* **Assigned task**: Please copy each of the following records exactly as it appears, leaving out nothing.

* **Given records**:
========

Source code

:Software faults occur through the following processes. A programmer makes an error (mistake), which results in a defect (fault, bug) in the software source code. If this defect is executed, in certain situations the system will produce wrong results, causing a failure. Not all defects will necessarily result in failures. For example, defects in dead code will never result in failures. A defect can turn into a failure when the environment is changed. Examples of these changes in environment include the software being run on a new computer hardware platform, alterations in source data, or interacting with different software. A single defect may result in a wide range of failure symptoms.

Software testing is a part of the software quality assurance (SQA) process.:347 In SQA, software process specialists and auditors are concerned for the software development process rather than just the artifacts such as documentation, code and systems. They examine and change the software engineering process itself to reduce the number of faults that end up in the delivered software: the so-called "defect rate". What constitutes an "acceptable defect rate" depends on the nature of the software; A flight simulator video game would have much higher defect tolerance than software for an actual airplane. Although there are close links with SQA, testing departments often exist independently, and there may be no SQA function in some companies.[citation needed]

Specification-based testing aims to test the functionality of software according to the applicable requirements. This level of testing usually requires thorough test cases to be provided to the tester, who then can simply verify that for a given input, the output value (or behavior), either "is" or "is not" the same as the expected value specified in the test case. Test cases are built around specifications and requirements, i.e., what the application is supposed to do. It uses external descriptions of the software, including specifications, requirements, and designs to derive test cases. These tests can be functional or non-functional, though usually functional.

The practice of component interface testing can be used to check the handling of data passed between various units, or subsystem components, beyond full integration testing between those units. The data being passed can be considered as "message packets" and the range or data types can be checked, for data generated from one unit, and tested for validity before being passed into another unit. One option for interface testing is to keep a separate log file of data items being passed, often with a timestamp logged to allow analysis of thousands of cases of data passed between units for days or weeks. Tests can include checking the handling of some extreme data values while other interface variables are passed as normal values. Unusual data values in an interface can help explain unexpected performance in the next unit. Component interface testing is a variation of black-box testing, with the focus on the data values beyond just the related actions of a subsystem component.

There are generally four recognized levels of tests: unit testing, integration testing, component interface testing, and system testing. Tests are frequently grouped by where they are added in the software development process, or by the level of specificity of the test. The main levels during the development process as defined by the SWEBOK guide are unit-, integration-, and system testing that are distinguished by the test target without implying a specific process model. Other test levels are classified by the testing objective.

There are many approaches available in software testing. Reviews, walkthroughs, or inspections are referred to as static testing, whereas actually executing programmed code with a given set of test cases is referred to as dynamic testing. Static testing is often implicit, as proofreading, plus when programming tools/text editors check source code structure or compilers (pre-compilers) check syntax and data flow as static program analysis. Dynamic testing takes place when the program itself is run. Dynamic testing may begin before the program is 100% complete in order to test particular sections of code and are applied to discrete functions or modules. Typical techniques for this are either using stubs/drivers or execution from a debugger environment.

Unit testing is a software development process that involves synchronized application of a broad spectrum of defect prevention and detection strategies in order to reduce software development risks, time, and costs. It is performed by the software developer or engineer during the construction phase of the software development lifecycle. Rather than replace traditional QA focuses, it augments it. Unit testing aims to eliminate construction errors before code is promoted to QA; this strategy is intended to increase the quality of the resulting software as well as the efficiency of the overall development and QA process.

========

* **Expected output**:
Source code

:Software faults occur through the following processes. A programmer makes an error (mistake), which results in a defect (fault, bug) in the software source code. If this defect is executed, in certain situations the system will produce wrong results, causing a failure. Not all defects will necessarily result in failures. For example, defects in dead code will never result in failures. A defect can turn into a failure when the environment is changed. Examples of these changes in environment include the software being run on a new computer hardware platform, alterations in source data, or interacting with different software. A single defect may result in a wide range of failure symptoms.

Software testing is a part of the software quality assurance (SQA) process.:347 In SQA, software process specialists and auditors are concerned for the software development process rather than just the artifacts such as documentation, code and systems. They examine and change the software engineering process itself to reduce the number of faults that end up in the delivered software: the so-called "defect rate". What constitutes an "acceptable defect rate" depends on the nature of the software; A flight simulator video game would have much higher defect tolerance than software for an actual airplane. Although there are close links with SQA, testing departments often exist independently, and there may be no SQA function in some companies.[citation needed]

Specification-based testing aims to test the functionality of software according to the applicable requirements. This level of testing usually requires thorough test cases to be provided to the tester, who then can simply verify that for a given input, the output value (or behavior), either "is" or "is not" the same as the expected value specified in the test case. Test cases are built around specifications and requirements, i.e., what the application is supposed to do. It uses external descriptions of the software, including specifications, requirements, and designs to derive test cases. These tests can be functional or non-functional, though usually functional.

The practice of component interface testing can be used to check the handling of data passed between various units, or subsystem components, beyond full integration testing between those units. The data being passed can be considered as "message packets" and the range or data types can be checked, for data generated from one unit, and tested for validity before being passed into another unit. One option for interface testing is to keep a separate log file of data items being passed, often with a timestamp logged to allow analysis of thousands of cases of data passed between units for days or weeks. Tests can include checking the handling of some extreme data values while other interface variables are passed as normal values. Unusual data values in an interface can help explain unexpected performance in the next unit. Component interface testing is a variation of black-box testing, with the focus on the data values beyond just the related actions of a subsystem component.

There are generally four recognized levels of tests: unit testing, integration testing, component interface testing, and system testing. Tests are frequently grouped by where they are added in the software development process, or by the level of specificity of the test. The main levels during the development process as defined by the SWEBOK guide are unit-, integration-, and system testing that are distinguished by the test target without implying a specific process model. Other test levels are classified by the testing objective.

There are many approaches available in software testing. Reviews, walkthroughs, or inspections are referred to as static testing, whereas actually executing programmed code with a given set of test cases is referred to as dynamic testing. Static testing is often implicit, as proofreading, plus when programming tools/text editors check source code structure or compilers (pre-compilers) check syntax and data flow as static program analysis. Dynamic testing takes place when the program itself is run. Dynamic testing may begin before the program is 100% complete in order to test particular sections of code and are applied to discrete functions or modules. Typical techniques for this are either using stubs/drivers or execution from a debugger environment.

Unit testing is a software development process that involves synchronized application of a broad spectrum of defect prevention and detection strategies in order to reduce software development risks, time, and costs. It is performed by the software developer or engineer during the construction phase of the software development lifecycle. Rather than replace traditional QA focuses, it augments it. Unit testing aims to eliminate construction errors before code is promoted to QA; this strategy is intended to increase the quality of the resulting software as well as the efficiency of the overall development and QA process.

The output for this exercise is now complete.